When the Jubilee Singers began to clap to the music, members of the audience joined in as if they were part of the performance as well. Throughout their concert, there was not a single person who wasn’t clapping along with the chorus.

“God’s Got It” featured senior Dagny Griggs. Her powerhouse vocals echoed through the auditorium as she belted out the lyrics to the upbeat Christian gospel song. “I really liked the energy level of it,” Gabriel said. “Everyone was really involved in the performance.”

Notably, the choir performed “B.E. Y.O.U.,” which was written by Jubilee Singers alumnus Alexi Paraschos ‘05 and is, according to Reid, a highlight every year. According to Gabriel, the message of the song is important because “a lot of people like to change themselves because people tell them to, but that’s not really who they are.”

According junior Julianna Walsh, who is a soprano, “Free,” which featured seniors Jenn Tang and Lasya Thavanati, was a favorite among the singers. “It was a very powerful song and singing it with everyone really made me feel it. We all really got into the lyrics, and it was very meaningful and fun to perform it,” said Walsh.

The setlist was comprised of a variety of songs such as African spirituals, Civil Rights Movement protest songs, or inspiring tunes encouraging people to be themselves. 

“But in the end it’s not really the ‘genre’ that matters,” said senior Arthur Motoyama. “It’s where the music comes from: who wrote it, what experiences and ideas it was influenced by, and what the intended effect is.”

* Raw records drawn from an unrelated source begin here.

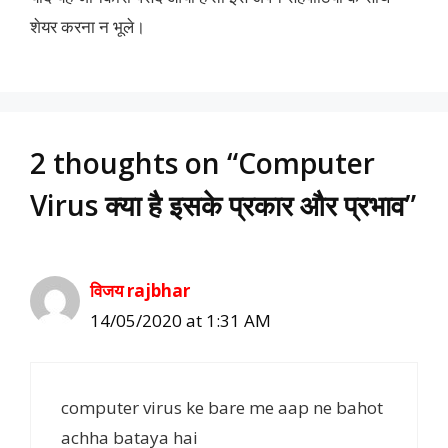
शेयर करना न भूले।
2 thoughts on “Computer
Virus क्या है इसके प्रकार और प्रभाव”
विजय rajbhar
14/05/2020 at 1:31 AM
computer virus ke bare me aap ne bahot
achha bataya hai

The Jubilee Singers brought positive and inspiring messages along with soulful music and beautiful vocals. According to Motoyama, the concert also serves as a reminder that North students should be thankful for their freedoms, and that the school should strive towards “[reaching] a point where everyone both within our community and around the world are able to…have their voices heard.”